I am fiddling with my fingers at the entrance of the hotel.
I want to go in and at the same time I don't want to. I am meeting Trevor tonight here. I know he is inside but that doesn't make it easier.
I just spent my whole day with another man eating grapes and laughing, having a good time and yet still, Trevor was the back of my mind.
There is no doubt in my mind that I do want to fix things between us. Why am I standing at the entrance though, like a woman who doesn't know what she wants?
I straighten my spine and brush my hair back, facing the brass doors. I get inside and I see Trevor and the minute he sees me he stands up.
He hugs me and kisses me on the cheek. I missed him. The hug lingers a little longer and then he pulls the chair and I sit down.
"You look exquisite," he compliments me. Leave it to Trevor to make you feel like you are the only woman walking on this planet.
"Thank you." I feel like I am on my first date with him. The last time we were together we were fighting and he reacted in a way I hadn't seen before. That led to a chain of events that I am yet still to process but as I sit across him on this table, I can't help but feel as if that was ages ago.
He is dressed in a black Armani suit that is fits him and moulds on his body like a second skin. His hair is ruffled like he just woke up. He has a thing of pulling a bad boy look even wearing a suit. His chiselled face reminds me of Chase, especially the nose and I immediately look away.
I am not about to go down that road, but there seem to be some similar features. I seem to be attracted to a certain type of men. The dark broody men that leave a lot to be imagined when you look in their eyes.

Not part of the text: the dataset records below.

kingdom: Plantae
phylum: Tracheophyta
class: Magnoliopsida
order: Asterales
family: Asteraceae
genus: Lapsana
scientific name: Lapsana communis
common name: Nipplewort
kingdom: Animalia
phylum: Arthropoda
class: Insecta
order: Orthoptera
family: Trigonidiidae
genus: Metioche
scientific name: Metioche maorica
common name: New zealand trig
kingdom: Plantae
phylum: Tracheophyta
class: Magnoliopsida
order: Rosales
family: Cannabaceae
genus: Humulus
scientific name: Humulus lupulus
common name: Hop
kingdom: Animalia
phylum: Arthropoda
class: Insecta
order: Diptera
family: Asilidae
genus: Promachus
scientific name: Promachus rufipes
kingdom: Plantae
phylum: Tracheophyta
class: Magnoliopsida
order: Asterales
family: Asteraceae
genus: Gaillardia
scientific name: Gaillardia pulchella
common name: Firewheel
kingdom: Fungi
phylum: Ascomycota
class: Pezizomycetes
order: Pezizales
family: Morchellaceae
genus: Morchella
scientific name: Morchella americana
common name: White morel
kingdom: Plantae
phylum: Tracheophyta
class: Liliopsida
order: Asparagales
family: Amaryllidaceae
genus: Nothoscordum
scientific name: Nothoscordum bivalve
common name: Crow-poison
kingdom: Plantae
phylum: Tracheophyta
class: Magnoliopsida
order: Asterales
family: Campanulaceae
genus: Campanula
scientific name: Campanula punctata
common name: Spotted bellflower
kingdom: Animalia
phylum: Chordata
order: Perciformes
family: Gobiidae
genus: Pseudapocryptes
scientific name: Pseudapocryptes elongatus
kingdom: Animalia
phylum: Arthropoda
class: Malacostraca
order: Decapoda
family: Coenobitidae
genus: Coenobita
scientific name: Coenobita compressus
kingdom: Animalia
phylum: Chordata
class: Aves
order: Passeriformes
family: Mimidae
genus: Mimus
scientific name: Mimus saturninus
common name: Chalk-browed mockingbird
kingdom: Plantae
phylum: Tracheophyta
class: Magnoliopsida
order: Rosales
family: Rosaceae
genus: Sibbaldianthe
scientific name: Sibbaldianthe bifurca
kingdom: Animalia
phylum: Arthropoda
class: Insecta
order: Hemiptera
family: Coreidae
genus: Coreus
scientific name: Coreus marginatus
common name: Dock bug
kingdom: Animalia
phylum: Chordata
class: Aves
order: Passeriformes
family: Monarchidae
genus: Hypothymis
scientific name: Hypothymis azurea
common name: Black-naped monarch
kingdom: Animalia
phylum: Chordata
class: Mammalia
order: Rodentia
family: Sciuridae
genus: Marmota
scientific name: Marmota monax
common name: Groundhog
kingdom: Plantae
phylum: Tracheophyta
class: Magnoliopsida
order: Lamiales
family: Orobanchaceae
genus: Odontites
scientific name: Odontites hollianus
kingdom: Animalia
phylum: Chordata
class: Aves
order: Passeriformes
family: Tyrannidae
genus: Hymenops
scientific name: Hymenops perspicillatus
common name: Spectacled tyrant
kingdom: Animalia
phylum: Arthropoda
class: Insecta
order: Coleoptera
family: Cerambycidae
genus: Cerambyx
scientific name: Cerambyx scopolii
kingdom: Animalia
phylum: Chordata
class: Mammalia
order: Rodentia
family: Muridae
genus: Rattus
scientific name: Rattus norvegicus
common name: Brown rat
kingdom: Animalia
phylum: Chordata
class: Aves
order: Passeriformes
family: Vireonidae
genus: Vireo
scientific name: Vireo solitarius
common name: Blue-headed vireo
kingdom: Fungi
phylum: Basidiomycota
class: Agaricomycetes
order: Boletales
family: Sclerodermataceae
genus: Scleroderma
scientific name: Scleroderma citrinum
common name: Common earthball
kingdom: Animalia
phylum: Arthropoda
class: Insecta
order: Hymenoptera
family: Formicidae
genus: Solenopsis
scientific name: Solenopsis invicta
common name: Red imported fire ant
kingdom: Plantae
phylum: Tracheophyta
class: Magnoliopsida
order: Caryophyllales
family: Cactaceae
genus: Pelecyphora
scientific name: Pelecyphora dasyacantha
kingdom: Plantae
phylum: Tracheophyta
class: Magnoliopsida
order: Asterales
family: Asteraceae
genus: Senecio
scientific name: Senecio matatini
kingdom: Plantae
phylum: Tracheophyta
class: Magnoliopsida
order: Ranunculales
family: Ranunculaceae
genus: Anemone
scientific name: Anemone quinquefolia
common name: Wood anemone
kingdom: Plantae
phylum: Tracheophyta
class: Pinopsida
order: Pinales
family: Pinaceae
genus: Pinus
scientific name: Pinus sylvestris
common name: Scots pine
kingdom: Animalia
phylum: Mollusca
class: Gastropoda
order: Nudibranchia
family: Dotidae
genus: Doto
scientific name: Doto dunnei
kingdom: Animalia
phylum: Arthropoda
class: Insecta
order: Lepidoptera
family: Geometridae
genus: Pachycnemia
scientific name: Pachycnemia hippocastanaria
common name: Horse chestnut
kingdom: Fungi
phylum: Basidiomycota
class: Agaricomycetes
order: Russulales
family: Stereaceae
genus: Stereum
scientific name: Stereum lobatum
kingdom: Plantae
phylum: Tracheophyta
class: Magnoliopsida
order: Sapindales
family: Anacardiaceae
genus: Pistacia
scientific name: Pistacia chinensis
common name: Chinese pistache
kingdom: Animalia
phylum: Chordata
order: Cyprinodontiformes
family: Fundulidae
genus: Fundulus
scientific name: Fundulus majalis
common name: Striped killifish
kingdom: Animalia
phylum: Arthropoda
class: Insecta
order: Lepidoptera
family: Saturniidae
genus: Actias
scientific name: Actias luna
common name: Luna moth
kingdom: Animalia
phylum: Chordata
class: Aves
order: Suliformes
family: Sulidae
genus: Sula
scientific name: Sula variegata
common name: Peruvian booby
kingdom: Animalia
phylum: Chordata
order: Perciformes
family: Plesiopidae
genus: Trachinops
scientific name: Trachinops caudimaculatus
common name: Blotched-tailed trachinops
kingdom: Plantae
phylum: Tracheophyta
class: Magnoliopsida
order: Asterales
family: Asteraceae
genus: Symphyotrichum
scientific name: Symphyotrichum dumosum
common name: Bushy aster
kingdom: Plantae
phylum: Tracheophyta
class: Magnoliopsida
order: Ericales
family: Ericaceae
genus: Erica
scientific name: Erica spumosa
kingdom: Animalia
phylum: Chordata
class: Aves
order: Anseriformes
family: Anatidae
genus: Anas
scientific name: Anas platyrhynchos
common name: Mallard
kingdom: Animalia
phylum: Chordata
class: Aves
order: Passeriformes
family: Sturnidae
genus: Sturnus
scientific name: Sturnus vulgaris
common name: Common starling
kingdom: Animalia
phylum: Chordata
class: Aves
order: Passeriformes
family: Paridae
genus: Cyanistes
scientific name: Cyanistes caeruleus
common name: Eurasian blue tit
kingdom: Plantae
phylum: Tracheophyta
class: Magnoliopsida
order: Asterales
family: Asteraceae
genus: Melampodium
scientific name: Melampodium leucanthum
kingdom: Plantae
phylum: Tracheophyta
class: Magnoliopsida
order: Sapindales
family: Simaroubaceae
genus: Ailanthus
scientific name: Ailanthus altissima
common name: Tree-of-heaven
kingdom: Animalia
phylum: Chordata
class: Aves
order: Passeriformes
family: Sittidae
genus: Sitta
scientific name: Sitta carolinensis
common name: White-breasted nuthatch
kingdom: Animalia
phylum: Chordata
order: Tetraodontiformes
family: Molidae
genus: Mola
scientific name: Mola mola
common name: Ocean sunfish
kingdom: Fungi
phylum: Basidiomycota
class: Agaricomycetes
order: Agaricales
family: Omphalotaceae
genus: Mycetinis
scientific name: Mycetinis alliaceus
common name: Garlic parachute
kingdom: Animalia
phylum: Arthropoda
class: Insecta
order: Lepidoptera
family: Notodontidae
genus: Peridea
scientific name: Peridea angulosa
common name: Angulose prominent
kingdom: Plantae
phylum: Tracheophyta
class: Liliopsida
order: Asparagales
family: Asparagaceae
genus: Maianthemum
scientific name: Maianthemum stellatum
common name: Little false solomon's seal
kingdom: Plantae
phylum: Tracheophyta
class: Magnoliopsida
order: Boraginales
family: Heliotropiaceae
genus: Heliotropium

He holds my hands and I can't help but notice his hands. I have a thing for hands and they are the first thing I noticed when I first met him. His fingers are intertwined with mine and I look at his eyes. They are full of remorse and that breaks the wall I had created when I entered in here.
I didn't want to just cave and listen to whatever he would tell me; roll over when he said anything. I had been determined to set things straight with him but that seems to fly out of the window when we are looking at each other as we are right now.
One thing with Trevor, is that he is so intense and seems to have a whole different persona apart from what he shows the world; if he can just let you in enough to get a glimpse of it.
I am yet to see all parts of him and I am sure that there is not one part of him I wouldn't love.
"I am sorry, Hannah." He speaks and I feel it in my heart.
I now more than ever feel so guilty of what I did. The first time we had a fight I had to go out and cheat on him; forming a wholly different connection with another man. One thing I know for certain is that I can never tell Trevor about this.
He would kill the man. Just like I would kill any woman that Trevor told me that he had an affair or something happened between them. They say truth will set you free but I do not believe in that.
The truth is not sometimes the best thing. Truth is ugly and sometimes ends up hurting even more, so why not just let my secrets die with me without destroying what I have here?
"I am sorry too I left but after the way you reacted I needed a much needed space," I reply and he nods. "We have a lot of things that we need to talk about because the last weeks haven't been us, you have always been making excuses and not really at home at all."
"I have always been alone, my whole life. That is not an excuse to how I have treated you but this has been a huge change for me. I have never really found myself needing to commit to someone or take care of them, or even go home to them before. Work has been my sole focus; until you came in my life," he says.
Trevor takes a deep breath and clasps my hands between his. "I realize you have made huge sacrifices to make this work and I have not done anything, I have just been going on with my life like usual and that's not being a person I committed to you. That why I have decided to take time off and shift some of my responsibilities so that we are together more often."
I exhale and process what he is saying in depth. A move like that is so huge to him because he literally runs a multi-billion company and i cannot imagine or know how this will affect anything.
"Are you saying you are stepping down?" I ask unsure what he was saying really. What it really meant.
"No. I am taking less responsibilities but I am still running it. I will be working from home more, and overall I will be around more."
I nod, understanding fully what he is saying.
"I would step down too if it meant it's because of you. Hannah, I will always chose you, always. You do come above everyone and everything to me. I will forever chose you. I love you."
My heart is heavy and I can feel my tears but I swallow them down. I have never heard or experienced what he is doing for me ever before.
His love for me is incomparable and I do not have the words for it. I feel it all and I realize that it doesn't matter anymore. As long that Trevor is next to me, the world can die and fade away as long as he is next to me.
Because I will forever chose him. Now and forever.